In a retrospective review of 236 surgically treated type III supracondylar fractures at a single institution, Pesenti et al. noted that the low-volume surgeons (treating less than five type III supracondylar fractures/year) had a higher frequency of performing open reduction and had worse postoperative radiographic alignment than those fractures treated by higher volume surgeons. This same study also demonstrated that there is a learning curve of approximately 20 patients with supracondylar humerus fractures treated surgically (close or open reduction) to positively impact operative time and radiographic outcomes.
The flexion type supracondylar humerus fracture is less common than extension type, approximately 5% of supracondylar humerus fractures. The ulnar nerve can be entrapped in the fracture site – causing nerve compromise and blocking reduction. Open reduction should be undertaken if there is a persistent gap at the fracture side or when the fracture gap closes down, but then springs back open: the rubbery reduction.

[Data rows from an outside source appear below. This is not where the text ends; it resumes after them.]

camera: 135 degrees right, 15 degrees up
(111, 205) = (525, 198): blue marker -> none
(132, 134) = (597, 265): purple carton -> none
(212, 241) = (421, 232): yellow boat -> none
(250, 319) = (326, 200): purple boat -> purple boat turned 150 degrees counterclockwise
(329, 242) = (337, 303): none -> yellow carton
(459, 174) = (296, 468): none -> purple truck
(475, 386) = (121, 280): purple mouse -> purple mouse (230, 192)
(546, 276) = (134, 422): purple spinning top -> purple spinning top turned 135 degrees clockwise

A retrospective study done by Flynn et al. found that a flexion‐type injury had a 15.4-fold increase in the odds of open reduction. They also found that if a flexion‐type supracondylar fracture presented with an ulnar nerve injury, there also was a 6.7-fold additional higher risk of open reduction. This study brought to light the need to counsel patients and families preoperatively regarding the increased rate of performing an open reduction in these specific situations and to prepare the operating room appropriately.

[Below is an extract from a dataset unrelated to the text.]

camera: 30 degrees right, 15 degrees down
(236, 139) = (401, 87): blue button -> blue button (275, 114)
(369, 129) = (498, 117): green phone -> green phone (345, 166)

Based on the available evidence, the need for open versus closed reduction techniques is not a predictor of clinical outcome. Studies have failed to demonstrate clinically significant differences in outcome when comparing open reduction to closed reduction of displaced supracondylar humerus fractures. Clinical outcome is most often assessed using Flynn’s criteria and are comparable in final radiographic alignment and range of motion. The only differences between the two approaches was a longer surgical time and a larger scar in those who underwent open reduction.

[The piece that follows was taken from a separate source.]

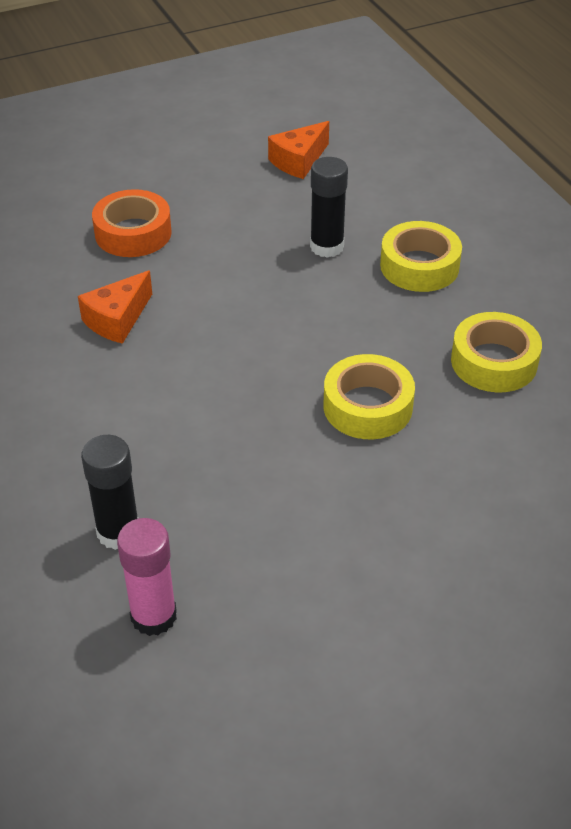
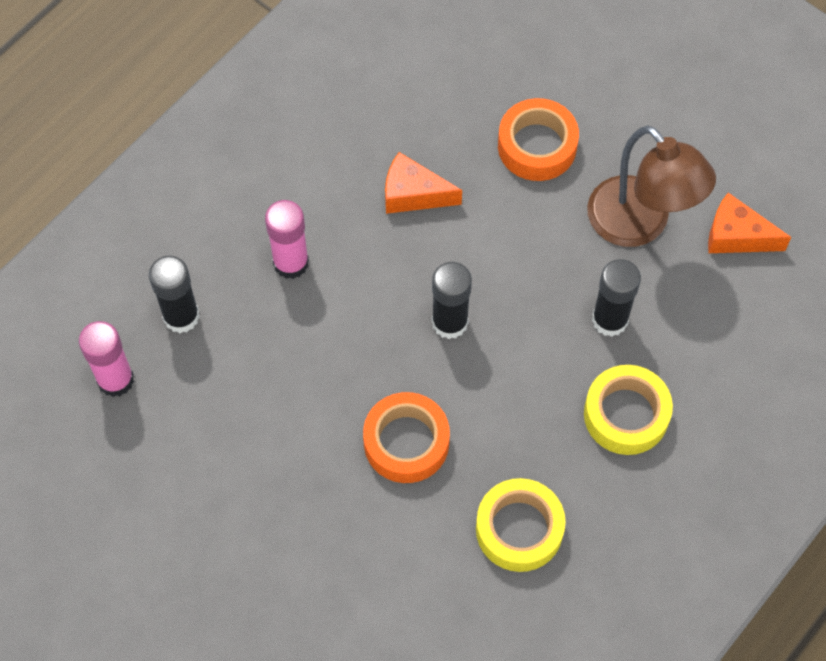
camera: 65 degrees right, 20 degrees up
(122, 426) = (291, 263): none -> pink glue stick
(252, 203) = (640, 225): none -> brown lamp
(264, 339) = (450, 322): none -> black glue stick
(367, 406) = (406, 442): yellow tape -> orange tape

Question 2: In a child whose supracondylar humerus fracture needs an open reduction, which surgical approach is best to optimize outcomes?
Rationale
The “best” approach is controversial. For closed fractures, there is literature to support the use of anterior, medial, lateral, and posterior approaches.
Clinical comment
Open fractures, which account for 1% of supracondylar humerus fractures, obviate the decision of the preferred surgical approach. The zone of injury allows for direct visualization and decompression of the fracture, often utilizing an extension of the traumatic wound.
Findings
A principle to keep in mind is that the incision for open reduction of supracondylar humerus fractures is dictated by the location of the distal metaphyseal spike of the proximal fragment. Make a direct approach that is centered over the prominent metaphyseal spike as this is where the overlying periosteum or muscle (most often brachialis) is most likely entrapped and blocking the reduction. By choosing the incision based on the location of the metaphyseal spike, one avoids disruption of the remaining intact periosteum, which acts as a periosteal hinge. Otherwise, one risks further destabilization of the fracture fragment or interruption of blood supply to the distal fragment. We believe that this surgical approach is logical when the indication for an open reduction is an inability to obtain an acceptable close reduction.